● Problem details:
Your response should contain exactly the lines running from the one with "the wooden chair at (x=63, y=135) 5.76" to the end of the data below, both included, and no pictures.

● Stored data:
"""

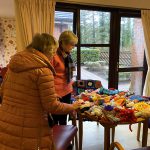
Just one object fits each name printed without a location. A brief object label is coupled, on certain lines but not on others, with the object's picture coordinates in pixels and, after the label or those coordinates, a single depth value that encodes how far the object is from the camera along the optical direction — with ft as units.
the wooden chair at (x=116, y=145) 5.18
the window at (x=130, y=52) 12.88
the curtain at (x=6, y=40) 14.01
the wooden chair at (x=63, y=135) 5.76
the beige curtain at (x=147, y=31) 12.23
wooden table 6.21
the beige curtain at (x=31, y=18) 9.50
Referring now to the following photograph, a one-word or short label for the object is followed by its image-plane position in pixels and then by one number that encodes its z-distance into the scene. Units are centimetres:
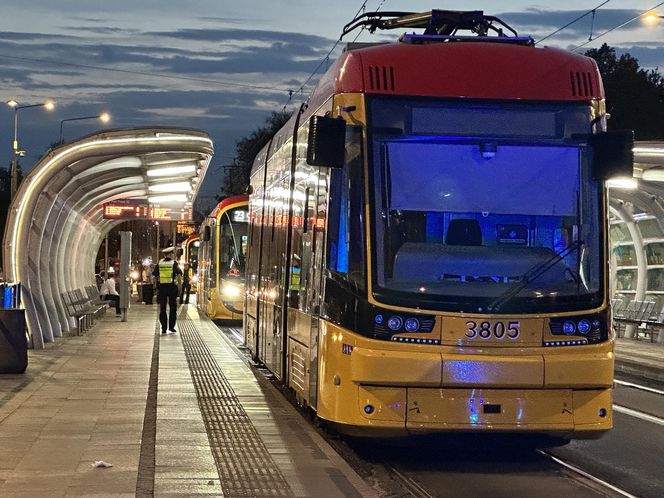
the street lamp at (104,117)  5022
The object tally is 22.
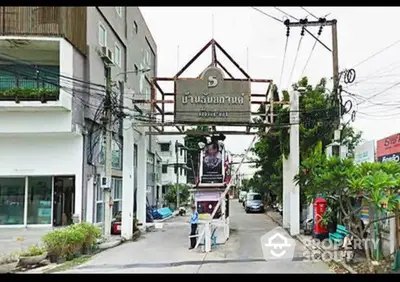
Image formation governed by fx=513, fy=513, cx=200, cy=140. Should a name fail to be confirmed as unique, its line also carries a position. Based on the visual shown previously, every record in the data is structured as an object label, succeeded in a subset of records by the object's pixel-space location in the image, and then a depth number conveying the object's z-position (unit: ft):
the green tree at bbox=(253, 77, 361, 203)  67.56
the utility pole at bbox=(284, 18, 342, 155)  54.15
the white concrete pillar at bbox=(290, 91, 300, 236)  60.49
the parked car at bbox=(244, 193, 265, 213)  125.80
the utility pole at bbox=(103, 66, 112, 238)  55.72
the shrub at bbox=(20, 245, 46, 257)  38.49
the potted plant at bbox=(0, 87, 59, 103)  55.31
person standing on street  49.03
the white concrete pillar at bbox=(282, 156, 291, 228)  67.87
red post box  52.52
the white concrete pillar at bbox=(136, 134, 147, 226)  70.03
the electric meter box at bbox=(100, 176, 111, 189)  55.56
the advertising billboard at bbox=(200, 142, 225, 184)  60.49
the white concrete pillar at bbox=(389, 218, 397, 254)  34.88
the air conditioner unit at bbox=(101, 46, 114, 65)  46.76
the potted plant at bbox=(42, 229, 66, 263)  39.50
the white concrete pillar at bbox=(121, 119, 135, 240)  58.13
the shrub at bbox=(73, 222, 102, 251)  43.87
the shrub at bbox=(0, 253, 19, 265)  37.73
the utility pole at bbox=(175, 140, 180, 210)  132.49
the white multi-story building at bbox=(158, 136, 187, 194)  170.23
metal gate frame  52.34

"""

● Task response:
the wooden chair at (x=63, y=135) 5.76
the beige curtain at (x=147, y=31) 12.23
wooden table 6.21
the beige curtain at (x=31, y=18) 9.50
Referring now to the following photograph, a one-word or short label for the object is followed by its image-plane position in pixels and then by one number that encodes its z-distance into the scene. Units are centimetres:
the street lamp at (104,117)  5022
The object tally is 22.
Image formation governed by fx=513, fy=513, cx=200, cy=140. Should a name fail to be confirmed as unique, its line also carries a position. Based on the visual shown previously, every record in the data is structured as an object label, succeeded in a subset of records by the object's pixel-space location in the image, and then a depth number conveying the object's z-position (unit: ft):
the green tree at bbox=(253, 77, 361, 203)  67.56
the utility pole at bbox=(284, 18, 342, 155)  54.15
the white concrete pillar at bbox=(290, 91, 300, 236)  60.49
the parked car at bbox=(244, 193, 265, 213)  125.80
the utility pole at bbox=(103, 66, 112, 238)  55.72
the shrub at bbox=(20, 245, 46, 257)  38.49
the potted plant at bbox=(0, 87, 59, 103)  55.31
person standing on street  49.03
the white concrete pillar at bbox=(282, 156, 291, 228)  67.87
red post box  52.52
the white concrete pillar at bbox=(136, 134, 147, 226)  70.03
the electric meter box at bbox=(100, 176, 111, 189)  55.56
the advertising billboard at bbox=(200, 142, 225, 184)  60.49
the white concrete pillar at bbox=(389, 218, 397, 254)  34.88
the air conditioner unit at bbox=(101, 46, 114, 65)  46.76
the potted plant at bbox=(42, 229, 66, 263)  39.50
the white concrete pillar at bbox=(121, 119, 135, 240)  58.13
the shrub at bbox=(73, 222, 102, 251)  43.87
the shrub at bbox=(0, 253, 19, 265)  37.73
the utility pole at bbox=(175, 140, 180, 210)  132.49
the white multi-story building at bbox=(158, 136, 187, 194)  170.23
metal gate frame  52.34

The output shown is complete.